‘Awesome’ players-only meeting helped Travis pick up his game

Toronto Blue Jays second baseman Devon Travis (Peter Power/CP)

TORONTO – A well-wisher wanted to know how John Gibbons was holding up before Saturday’s game.

“I’m good, I never panic,” the Toronto Blue Jays manager said. “Timing’s bad, but we’ll bounce back. These guys always do.”

He’s been around here for so long now – won a bit, lost more – that it’s easy to forget that this is the first time Gibbons has managed a team defending a division title. Last year, they were the guys chasing the brass ring and people were talking about the virtues of experience.

This season? The same experience that made Jose Bautista, Edwin Encarnacion, Josh Donaldson and Troy Tulowitzki going concerns has become something else: It’s become age.

Gibbons was asked after Saturday’s 3-2 win over the Boston Red Sox – one of the few breaths of fresh air in what has been an oppressive week both in terms of the weather and the standings – whether the players-only meeting his team held might have had something to do with the outcome. He was asked what they’re like. There are times when it pays to remember that this is a hockey city, that there are people out there who actually believe these things make you “try” harder. Gibbons shrugged? He’s never been in a players-only meeting at the Major League level.

It was a first for Devon Travis. He found it “pretty awesome.”

Eh?

“I got chills throughout that meeting,” said Travis, who due to injury was a spectator during the 2015 September drive. “Guys in that room I grew up watching and idolizing … to have them in the room spreading advice and pumping guys up was just so incredible for me. It’s something I will never forget and it’s something hopefully I can pass along when I’m older.”

Crisis? What crisis? The Blue Jays players were told about the meeting in a text from travelling secretary Mike Shaw. It was a reaction to Friday’s sloppy, error-filled loss and with it being a day game after a night game the temptation for Gibbons had to be to maybe sit Melvin Upton Jr.

But no, Gibbons decided blowing up the lineup after a players’ meeting would give ammunition to those who believe 30 guys keeping the door closed to the media before a game is a sign of panic. Besides, with the Red Sox sending out a left-handed starter, Upton’s bat was going to be important – same with Travis, who had been beset by all sorts of defensive gremlins in the past two weeks.

Upton, of course, had a clutch two-run home run Saturday. Travis extended his hitting streak to seven games, collecting half of his team’s six hits including his 22nd double in 82 games.

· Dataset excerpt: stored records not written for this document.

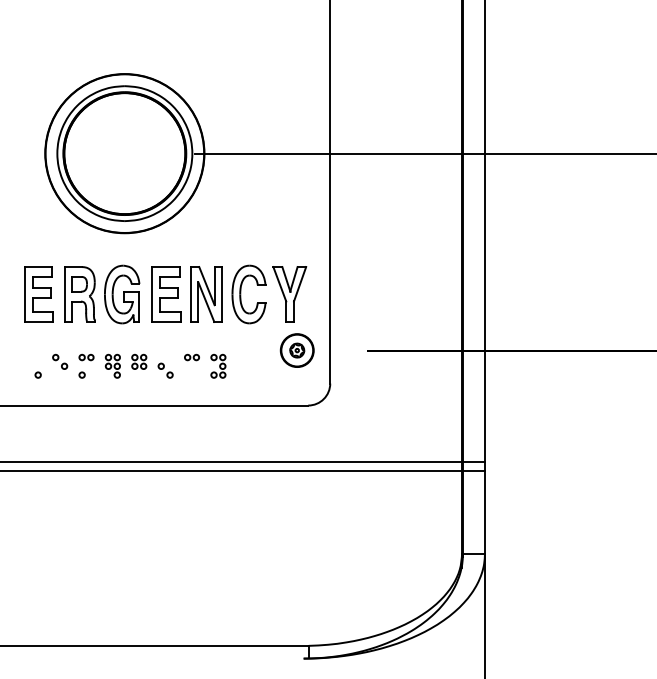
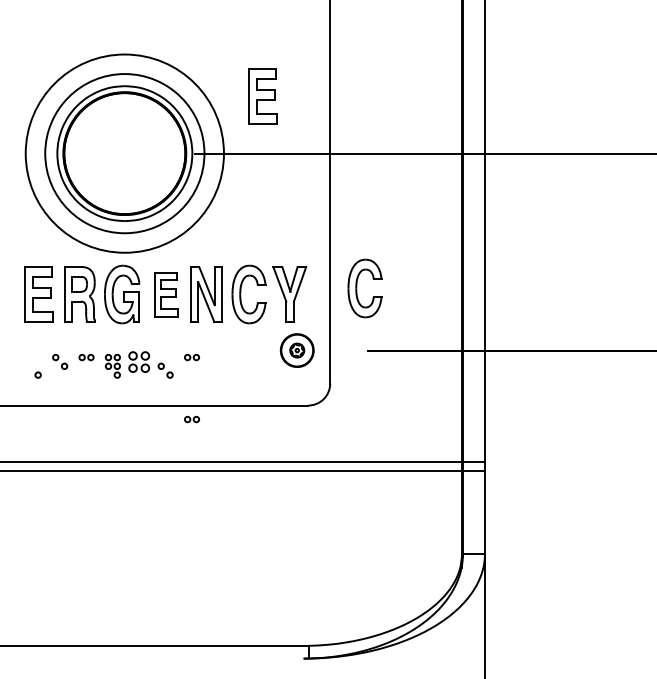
part at (262, 96): none -> present
circle at (124, 153) diameter: 159 px -> 198 px
part at (357, 288): none -> present
part at (166, 294) size: 31x57 px -> 25x46 px
part at (139, 361) size: 17x17 px -> 23x22 px
part at (218, 365): present -> none
circle at (81, 374): present -> none
part at (191, 419): none -> present
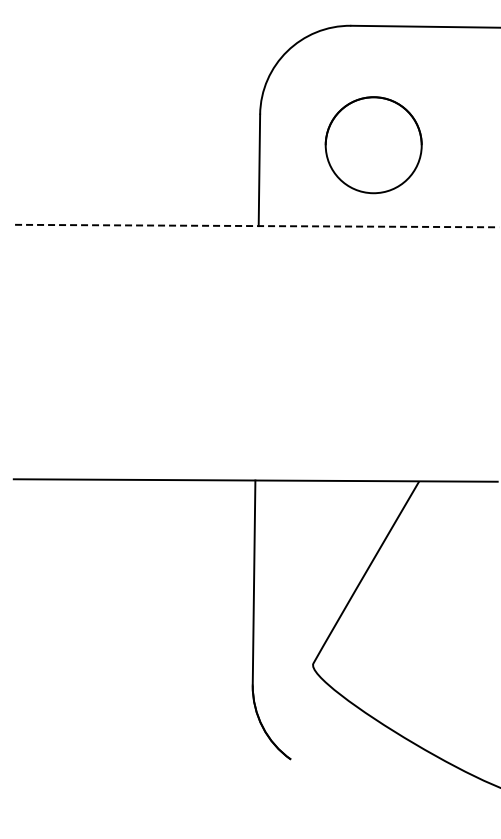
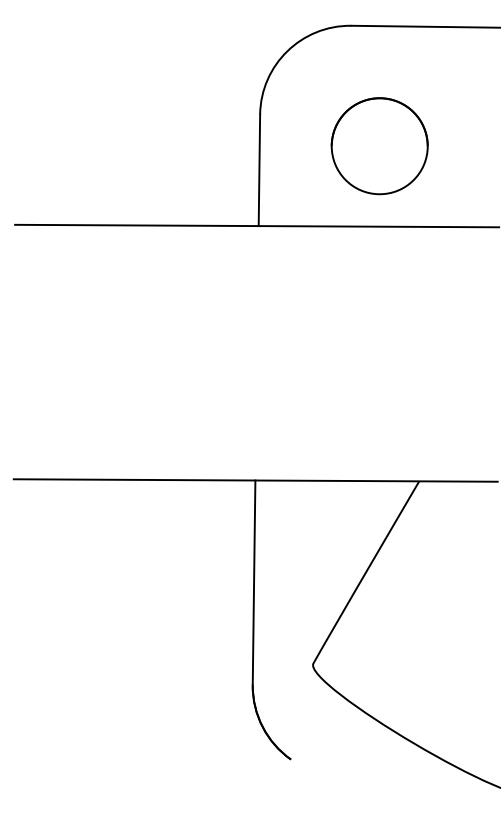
part at (373, 145) position: (373, 145) -> (379, 146)
line at (257, 226): dashed -> solid
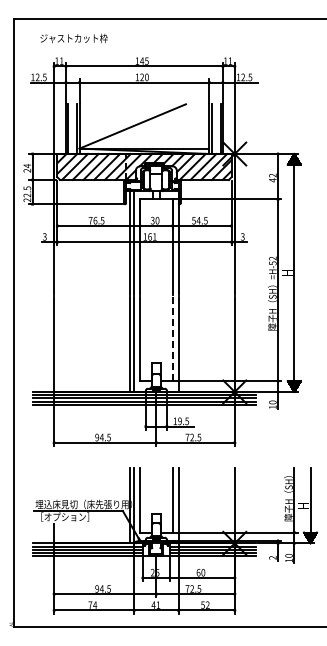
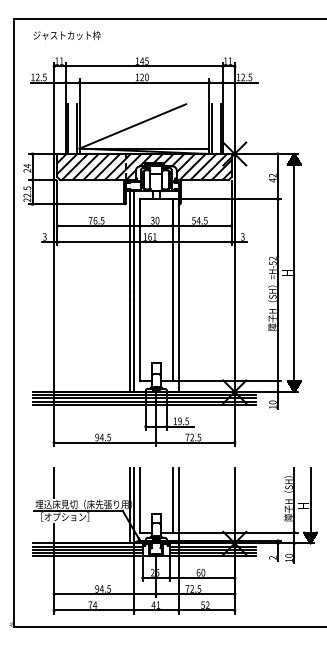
text at (73, 38) position: (73, 38) -> (66, 35)
line at (172, 339): dashed -> solid
line at (54, 482): none -> present
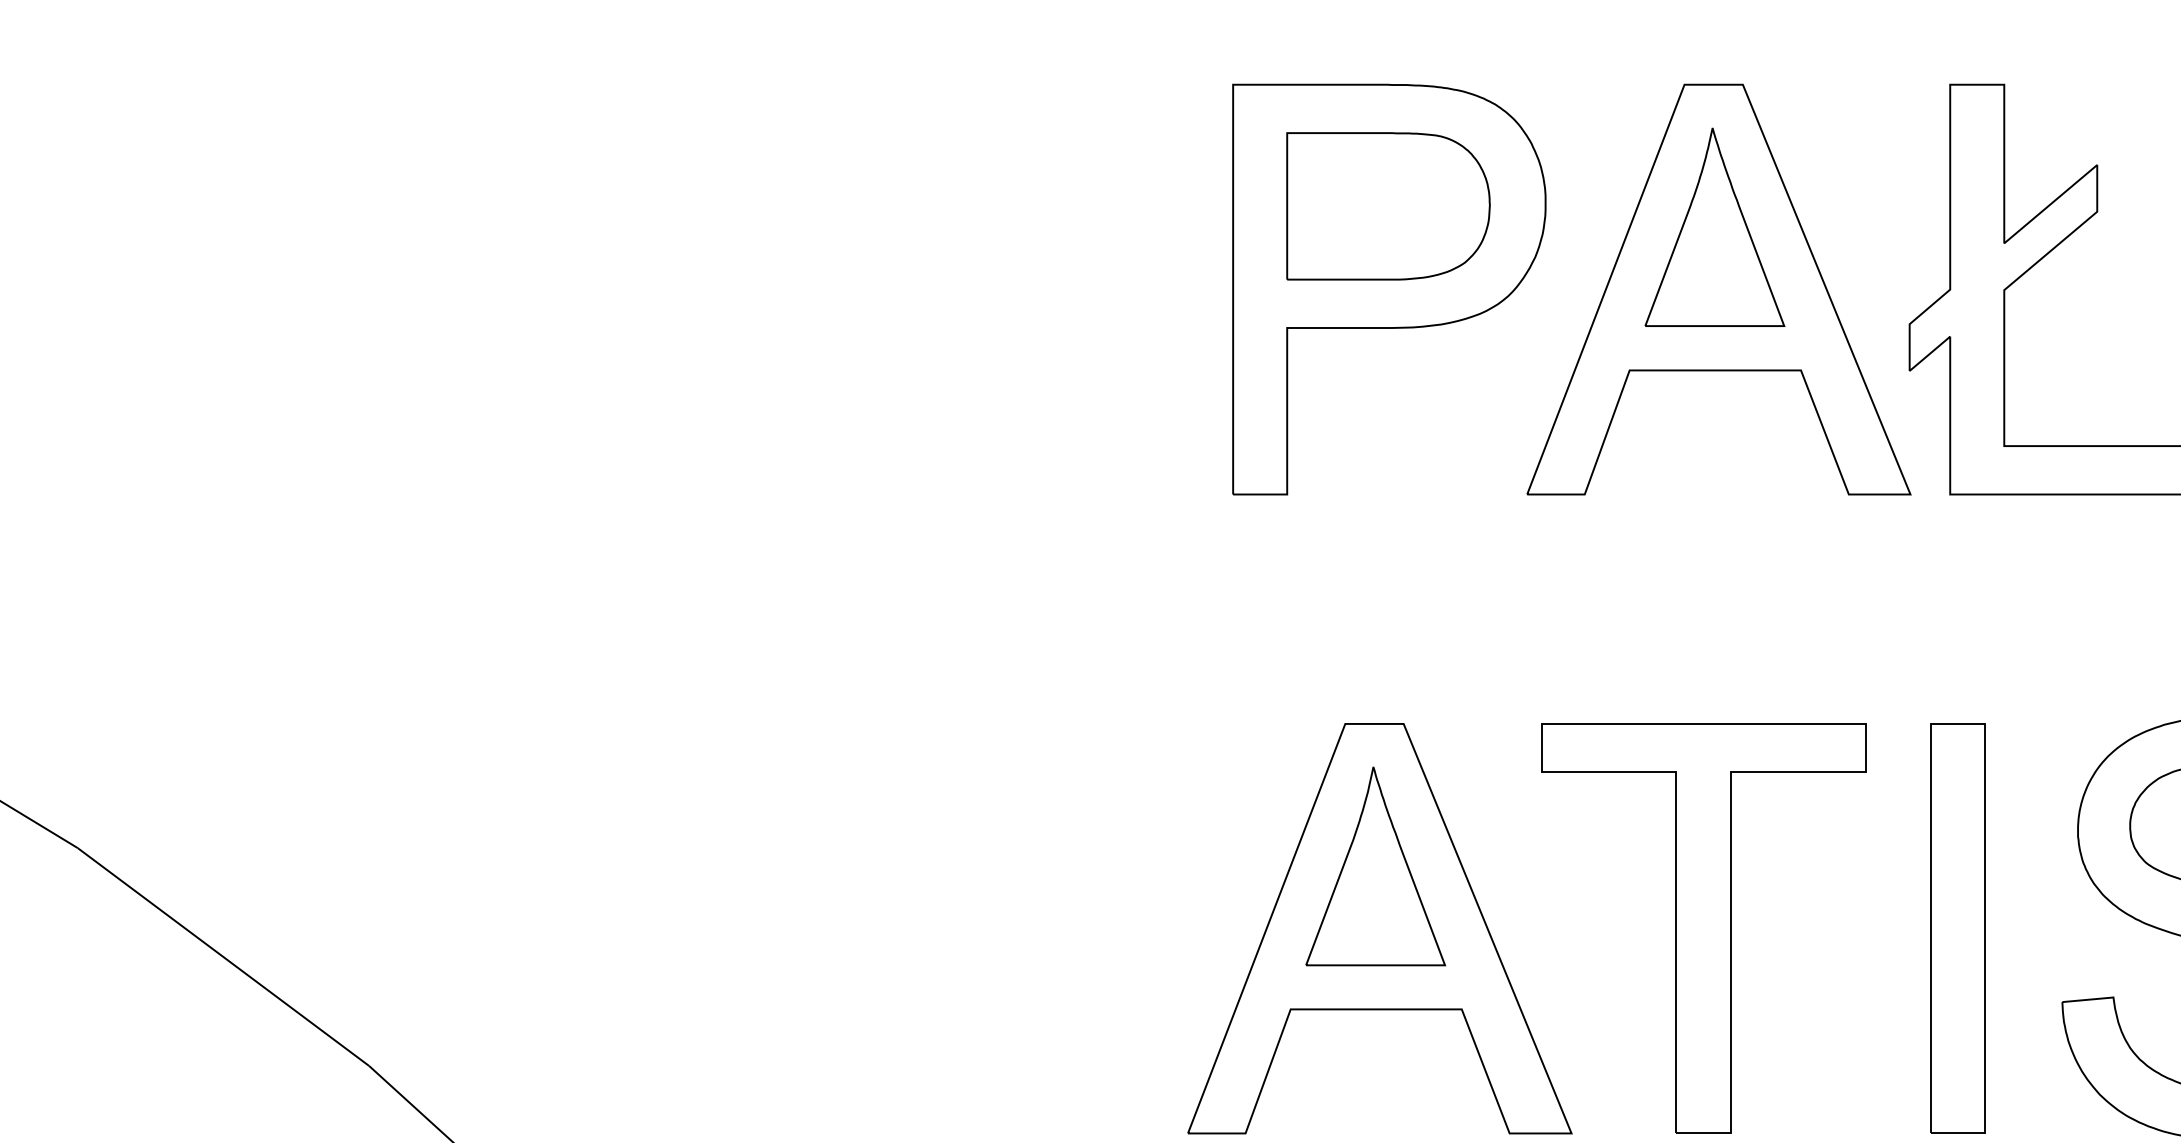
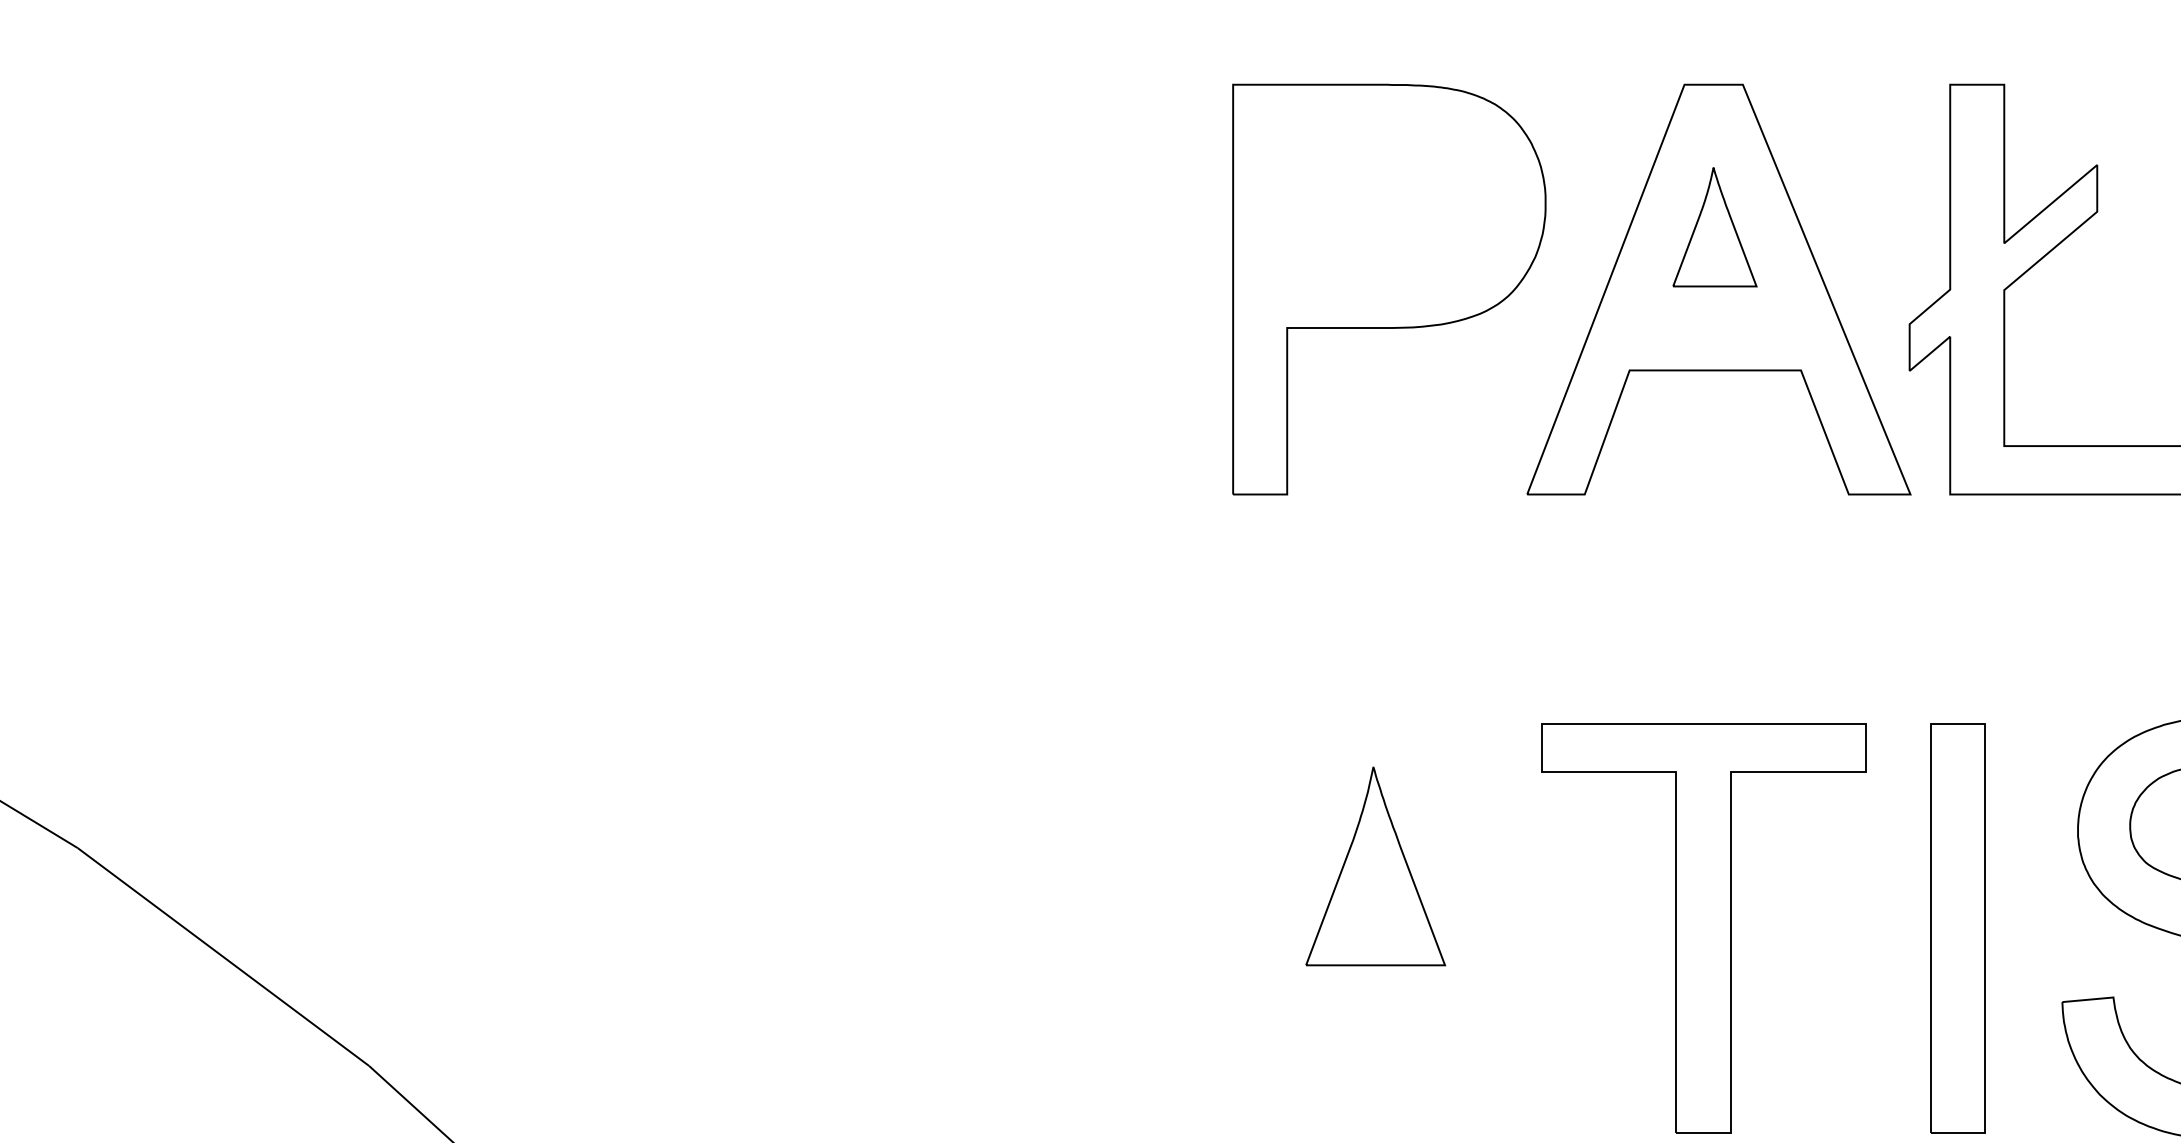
part at (1388, 206): present -> none
part at (1714, 226) size: 142x200 px -> 86x121 px
part at (1379, 928): present -> none
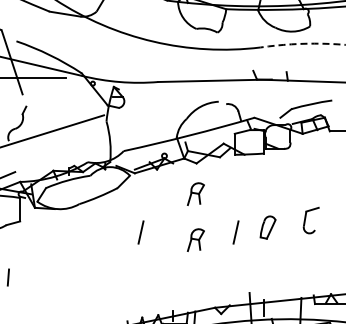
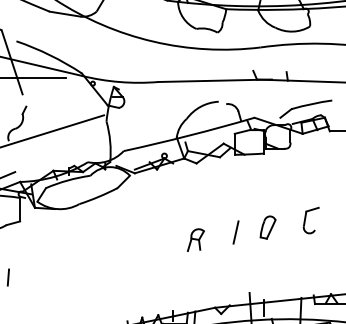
arc at (303, 43): dashed -> solid
part at (195, 193): present -> none
line at (140, 232): present -> none
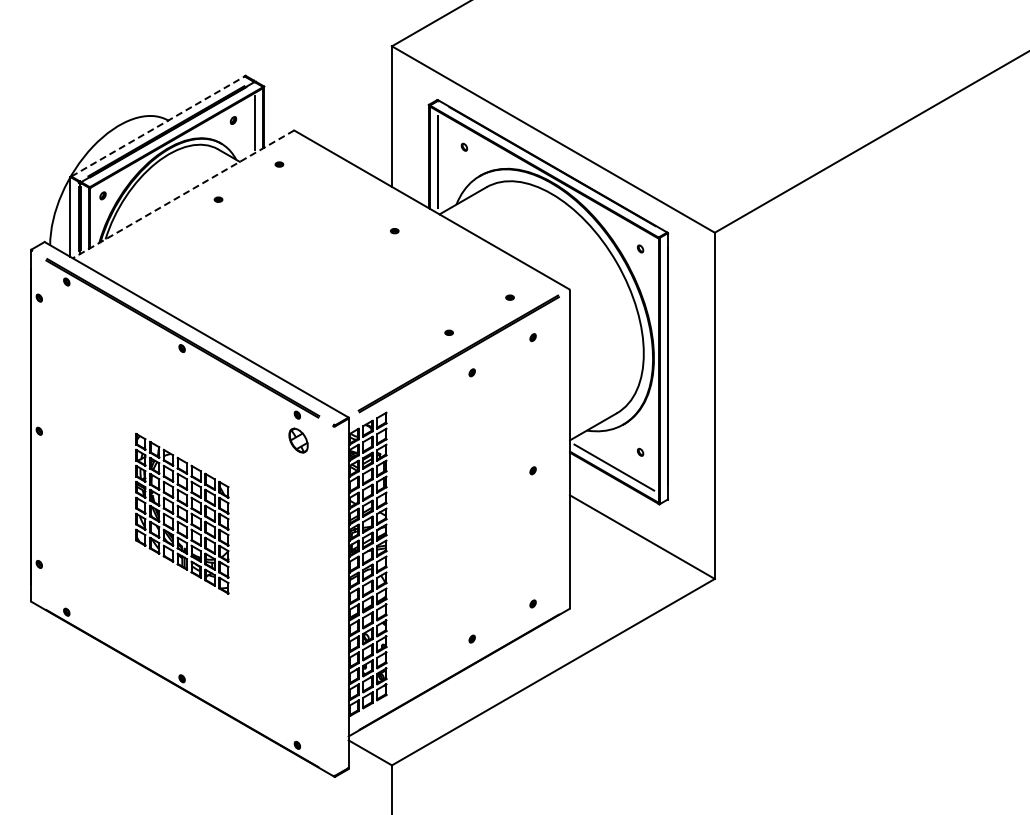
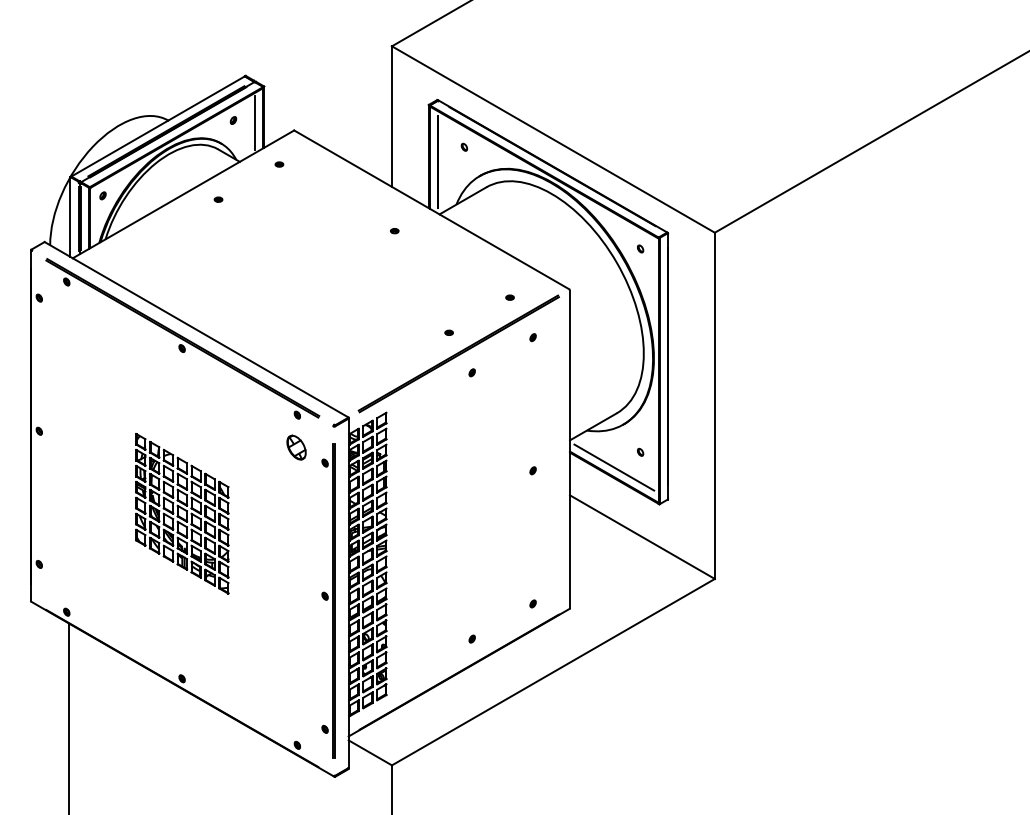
line at (158, 126): dashed -> solid
line at (183, 194): dashed -> solid
part at (298, 440) position: (298, 440) -> (296, 447)
part at (328, 600): none -> present
line at (69, 717): none -> present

Gibbons could have kept Upton out, maybe put Dalton Pompey in and maybe even Ryan Goins in at second for his glove and to give Travis a rest. Travis handled four plays with aplomb, spinning for a throw on a neat force out of the lead runner, Hanley Ramirez, on a fielder’s choice off the bat of Brock Holt after Ramirez opened the ninth with a lead-off walk. Vote of confidence rewarded.

“He’s a young kid, so you have to show confidence in him or you could lose him,” Gibbons said of Travis. “I’ll be the one to wear it until we heat up.”

Think about this: The central figures in a skid-stopping win when it all seemed to be coming apart was a guy who was almost booed off the field Friday night and a kid who had played one month of Major League Baseball – albeit a very good month – before this season … and J.A. Happ (J.A. Freaking Happ!), the same guy who when he was with the Blue Jays two years ago exhibited some of the worst body language you’ve ever seen. A tall, gangly guy capable of a fluid, easy 93 miles per hour who seemed to shrink in front of your eyes in a dicey situation. No more.

Funny game, this. Experience becomes old age when it all starts to break down. Low-key, unemotional, monotony becomes unflappability when you need it the way the Blue Jays needed it Saturday. It becomes a tonic. What once was, isn’t and what once wasn’t, is.

“In this game, you need the shortest memory possible,” said Travis. “Yeah … I need to pick it up a little bit. I play this game with a lot of energy and sometimes that can be a bit of a problem. You have to slow this game down sometimes, because it’s fast enough and hard enough as it is.”

Sometimes, just getting out of the way helps, too.